Re: 2.6.12-rc2 + rc3: reaim with ext3 - system stalls.

From: Badari Pulavarty
Date: Thu May 05 2005 - 13:14:03 EST


Hi Andrew & Jan Kara,

I have an extremely simple patch to fix the problem.
Basically, move the journal_start_handle from writepages()
to ext3_writepages_get_block() (which gets called after locking
the page).

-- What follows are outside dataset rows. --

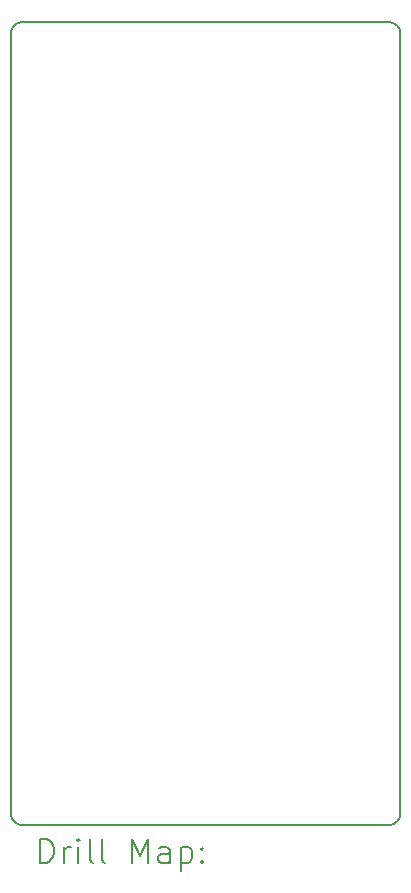
<source format=gbr>
%TF.GenerationSoftware,KiCad,Pcbnew,6.0.9*%
%TF.CreationDate,2022-11-23T21:17:41-08:00*%
%TF.ProjectId,shitpad,73686974-7061-4642-9e6b-696361645f70,rev?*%
%TF.SameCoordinates,Original*%
%TF.FileFunction,Drillmap*%
%TF.FilePolarity,Positive*%
%FSLAX45Y45*%
G04 Gerber Fmt 4.5, Leading zero omitted, Abs format (unit mm)*
G04 Created by KiCad (PCBNEW 6.0.9) date 2022-11-23 21:17:41*
%MOMM*%
%LPD*%
G01*
G04 APERTURE LIST*
%ADD10C,0.150000*%
%ADD11C,0.200000*%
G04 APERTURE END LIST*
D10*
X7500000Y-3000000D02*
X10600000Y-3000000D01*
X10700000Y-3100000D02*
X10700000Y-9700000D01*
X10600000Y-9800000D02*
X7500000Y-9800000D01*
X7400000Y-9700000D02*
X7400000Y-3100000D01*
X7400000Y-9700000D02*
G75*
G03*
X7500000Y-9800000I100000J0D01*
G01*
X10600000Y-9800000D02*
G75*
G03*
X10700000Y-9700000I0J100000D01*
G01*
X7500000Y-3000000D02*
G75*
G03*
X7400000Y-3100000I0J-100000D01*
G01*
X10700000Y-3100000D02*
G75*
G03*
X10600000Y-3000000I-100000J0D01*
G01*
D11*
X7650119Y-10117976D02*
X7650119Y-9917976D01*
X7697738Y-9917976D01*
X7726309Y-9927500D01*
X7745357Y-9946548D01*
X7754881Y-9965595D01*
X7764405Y-10003690D01*
X7764405Y-10032262D01*
X7754881Y-10070357D01*
X7745357Y-10089405D01*
X7726309Y-10108452D01*
X7697738Y-10117976D01*
X7650119Y-10117976D01*
X7850119Y-10117976D02*
X7850119Y-9984643D01*
X7850119Y-10022738D02*
X7859643Y-10003690D01*
X7869167Y-9994167D01*
X7888214Y-9984643D01*
X7907262Y-9984643D01*
X7973928Y-10117976D02*
X7973928Y-9984643D01*
X7973928Y-9917976D02*
X7964405Y-9927500D01*
X7973928Y-9937024D01*
X7983452Y-9927500D01*
X7973928Y-9917976D01*
X7973928Y-9937024D01*
X8097738Y-10117976D02*
X8078690Y-10108452D01*
X8069167Y-10089405D01*
X8069167Y-9917976D01*
X8202500Y-10117976D02*
X8183452Y-10108452D01*
X8173928Y-10089405D01*
X8173928Y-9917976D01*
X8431071Y-10117976D02*
X8431071Y-9917976D01*
X8497738Y-10060833D01*
X8564405Y-9917976D01*
X8564405Y-10117976D01*
X8745357Y-10117976D02*
X8745357Y-10013214D01*
X8735833Y-9994167D01*
X8716786Y-9984643D01*
X8678690Y-9984643D01*
X8659643Y-9994167D01*
X8745357Y-10108452D02*
X8726310Y-10117976D01*
X8678690Y-10117976D01*
X8659643Y-10108452D01*
X8650119Y-10089405D01*
X8650119Y-10070357D01*
X8659643Y-10051310D01*
X8678690Y-10041786D01*
X8726310Y-10041786D01*
X8745357Y-10032262D01*
X8840595Y-9984643D02*
X8840595Y-10184643D01*
X8840595Y-9994167D02*
X8859643Y-9984643D01*
X8897738Y-9984643D01*
X8916786Y-9994167D01*
X8926310Y-10003690D01*
X8935833Y-10022738D01*
X8935833Y-10079881D01*
X8926310Y-10098929D01*
X8916786Y-10108452D01*
X8897738Y-10117976D01*
X8859643Y-10117976D01*
X8840595Y-10108452D01*
X9021548Y-10098929D02*
X9031071Y-10108452D01*
X9021548Y-10117976D01*
X9012024Y-10108452D01*
X9021548Y-10098929D01*
X9021548Y-10117976D01*
X9021548Y-9994167D02*
X9031071Y-10003690D01*
X9021548Y-10013214D01*
X9012024Y-10003690D01*
X9021548Y-9994167D01*
X9021548Y-10013214D01*
M02*

</source>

What am I missing here ? The patch can't
be that simple :(

Please let me know.

BTW, I haven't done enough testing with the patch yet.

Thanks,
Badari

On Wed, 2005-05-04 at 09:02, Cliff White wrote:
> >
> > --=-LBuZsEP+un6vb/N1S6Yo
> > Content-Type: text/plain
> > Content-Transfer-Encoding: 7bit
> >
> > On Tue, 2005-05-03 at 07:43, Jan Kara wrote:
> > > Hello,
> > >
> > > > Started seeing some odd behaviour with recent kernels, haven't been able
> > to
> > > > run it down, could use some suggestions/help.
> > > >
> > > > Running re-aim7 with 2.6.12-rc2 and rc3, if I use xfs, jfs, or
> > > > reiserfs things work just fine.
> > > >
> > > > With ext3, the test stalls, such that:
> > > > CPU is 50% idle, 50% waiting IO (top)
> > > > vmstat shows one process blocked wio
> > > I've looked through your dumps and I spotted where is the problem -
> > > it's our well known and beloved lock inversion between PageLock and
> > > transaction start (giving CC to Badari who's the author of the patch
> > > that introduced it AFAIK).
> >
> > Yuck. It definitely not intentional.
> >
> > > The correct order is: first get PageLock and *then* start transaction.
> > > But in ext3_writeback_writepages() first ext3_journal_start() is called
> > > and then __mpage_writepages is called that tries to do LockPage and
> > > deadlock is there. Badari, could you please fix that (sadly I think that
> > > would not be easy)? Maybe we should back out those changes until it gets
> > > fixed...
> >
> > Hmm.. let me take a closer look. You are right, its not going to be
> > simple fix.
> >
> > Cliff, here is the patch to backout writepages() for ext3. Can you
> > verify that problems goes away with this patch ?
> >
> I can now verify that the problem is not there with Badari's no-writepages
> patch - all the runs last night completed, performance is about what it was
> for 2.6.12-rc1.
> cliffw

--- linux-2.6.12-rc3.org/fs/ext3/inode.c 2005-05-02 22:28:30.000000000 -0700
+++ linux-2.6.12-rc3/fs/ext3/inode.c 2005-05-05 00:09:59.000000000 -0700
@@ -869,6 +869,14 @@ get_block:
static int ext3_writepages_get_block(struct inode *inode, sector_t iblock,
struct buffer_head *bh, int create)
{
+ handle_t *handle = journal_current_handle();
+
+ if (!handle) {
+ handle = ext3_journal_start(inode,
+ ext3_writepage_trans_blocks(inode));
+ if (IS_ERR(handle))
+ return PTR_ERR(handle);
+ }
return ext3_direct_io_get_blocks(inode, iblock, 1, bh, create);
}

@@ -1360,24 +1368,10 @@ ext3_writeback_writepages(struct address
handle_t *handle = NULL;
int err, ret = 0;

- if (!mapping_tagged(mapping, PAGECACHE_TAG_DIRTY))
- return ret;
-
- handle = ext3_journal_start(inode, ext3_writepage_trans_blocks(inode));
- if (IS_ERR(handle)) {
- ret = PTR_ERR(handle);
- return ret;
- }
-
ret = __mpage_writepages(mapping, wbc, ext3_writepages_get_block,
ext3_writeback_writepage_helper);

- /*
- * Need to reaquire the handle since ext3_writepages_get_block()
- * can restart the handle
- */
handle = journal_current_handle();
-
err = ext3_journal_stop(handle);
if (!ret)
ret = err;